--- TEXT PROVIDED ---
##########
Fast and Furious: Attorney General Eric Holder Should Take Responsibility For Weapons Smuggling Op

Impact

In January, U.S. Attorney General Eric Holder testified at a much anticipated hearing of the House Oversight and Government Reform Committee. He addressed — not for the first time — concerns related to Operation Fast and Furious, a contentious law enforcement operation involving weapons smuggling into Mexico that went awry.

“I want to make clear there is no attempt at any kind of cover up,” Holder asserted during this latest hearing. However, his role in Fast and Furious is unclear. While last year he testified that he was not aware of the operation until a very late stage, internal Justice Department documents seem to state the opposite. If it’s true that Holder was aware of this blundered operation which resulted in the death of a border patrol officer, and not only approved of its tactics, but in particular lied about his involvement, he should take responsibility for his actions and step down.
##########
--- TASK TO CARRY OUT ---
Continue the piece on Eric Holder and Operation Fast and Furious, starting after its final sentence. The records do not matter here.

[Records from a dataset]
##########
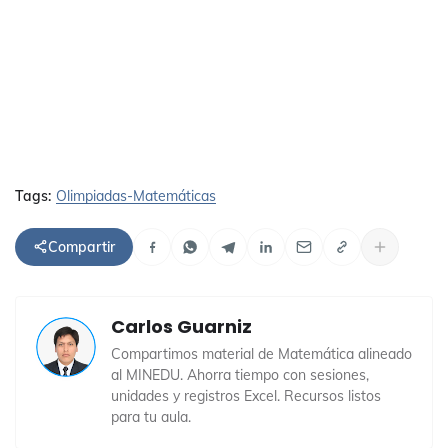
Tags:
Olimpiadas-Matemáticas
Compartir
Carlos Guarniz
Compartimos material de Matemática alineado
al MINEDU. Ahorra tiempo con sesiones,
unidades y registros Excel. Recursos listos
para tu aula.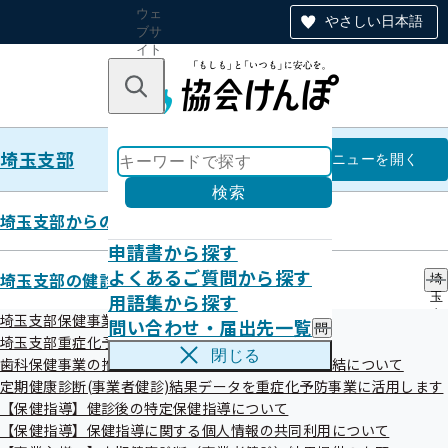
ウェ
やさしい日本語
ブサ
イト
全体
のナ
キーワードで探す
ビ
ゲー
ショ
埼玉支部
ン
埼玉支部
メニュー
を開く
検索
埼玉支部からのお知らせ
申請書から探す
健診パンフレット等
よくあるご質問から探す
埼玉支部の健診・保健指導のご案内
埼
用語集から探す
玉
支
埼玉支部保健事業の外部委託について
問い合わせ・届出先一覧
問
部
健診パンフレット（生活習慣病予防健診）
埼玉支部重症化予防事業について
い
の
閉じる
歯科保健事業の推進に向けた研究に関する覚書の締結について
合
健
健診パンフレット（生活習慣病予防健診）の記載内容変
わ
定期健康診断(事業者健診)結果データを重症化予防事業に活用します
診
せ
更について
・
【保健指導】健診後の特定保健指導について
・
保
【保健指導】保健指導に関する個人情報の共同利用について
届
健診パンフレット（特定健康診査）
健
##########
--- ANSWER ---
Since Mexican President Felipe Calderón assumed the presidency in December 2006 and declared a war on drug cartels, barely a day has gone by that has not seen drug-related violence in the country. In mid-January, the Mexican government updated its death toll in this conflict, reporting that 47,515 people had been killed in drug-related violence since 2006, though this data is not confirmed and could even be higher. It is widely suspected that many of the weapons used by the cartels are smuggled illegally from the U.S., but given that in March 2009 the U.S. government announced its commitment to increase its efforts to reduce the illegal flow of weapons across its border, it is rather shocking and even appalling to learn of an authorized government operation which ran from late 2009 to early 2011 that allowed the smuggling of weapons into Mexico.

Operation Fast and Furious, an initially secret operation executed by the Bureau of Alcohol, Tobacco, Firearms and Explosives (ATF), allowed thousands of weapons to cross the U.S. border — a tactic known as “gun-walking” — with the goal of tracking the smuggled guns from the initial buyers to senior drug cartel members. However, the FTA lost track of as many as 1,400 guns, some of which have been recovered at crime scenes in Mexico and the United States. The flawed operation became public shortly after border patrol agent Brian Terry was shot dead in December 2010 in Arizona and two AK-47 semiautomatic rifles at the scene were traced back to Fast and Furious. In March 2011, FTA Agent John Dodson blew the whistle on the operation describing how he had been ordered to let guns “walk” into Mexico. He further claimed, “The gun walking strategy was approved all the way up to the Justice Department.”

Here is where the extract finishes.